Source data

╭──

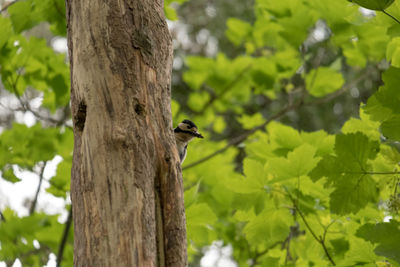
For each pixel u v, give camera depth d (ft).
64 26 33.24
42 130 37.24
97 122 17.76
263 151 30.30
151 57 19.29
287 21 36.94
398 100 20.56
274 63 45.75
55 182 35.96
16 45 35.27
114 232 16.33
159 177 18.17
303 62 41.73
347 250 28.35
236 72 55.88
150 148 17.97
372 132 27.14
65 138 37.81
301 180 27.43
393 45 25.95
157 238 17.70
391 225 20.21
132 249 16.16
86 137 17.69
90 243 16.35
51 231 35.53
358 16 34.17
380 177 24.23
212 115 59.67
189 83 57.62
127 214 16.55
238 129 66.39
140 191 17.03
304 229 28.96
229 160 47.83
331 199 22.48
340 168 22.25
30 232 31.81
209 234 35.53
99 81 18.30
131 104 18.19
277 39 44.86
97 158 17.28
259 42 49.44
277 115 41.52
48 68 37.22
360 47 36.01
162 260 17.53
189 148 41.04
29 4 31.55
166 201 18.04
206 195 40.91
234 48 70.13
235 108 59.16
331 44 43.06
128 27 19.21
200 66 56.24
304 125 60.49
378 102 21.50
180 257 17.70
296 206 26.99
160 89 19.30
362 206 22.31
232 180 27.30
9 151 36.35
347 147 22.20
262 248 39.65
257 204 27.12
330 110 60.13
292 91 42.55
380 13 23.47
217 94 57.36
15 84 34.86
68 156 39.01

╰──

Work item:
From the line containing "48 68 37.22" down to the final line of the data, write out every line exactly; both the first and last of these belong in your answer, and nothing else does.

Finished exercise:
48 68 37.22
360 47 36.01
162 260 17.53
189 148 41.04
29 4 31.55
166 201 18.04
206 195 40.91
234 48 70.13
235 108 59.16
331 44 43.06
128 27 19.21
200 66 56.24
304 125 60.49
378 102 21.50
180 257 17.70
296 206 26.99
160 89 19.30
362 206 22.31
232 180 27.30
9 151 36.35
347 147 22.20
262 248 39.65
257 204 27.12
330 110 60.13
292 91 42.55
380 13 23.47
217 94 57.36
15 84 34.86
68 156 39.01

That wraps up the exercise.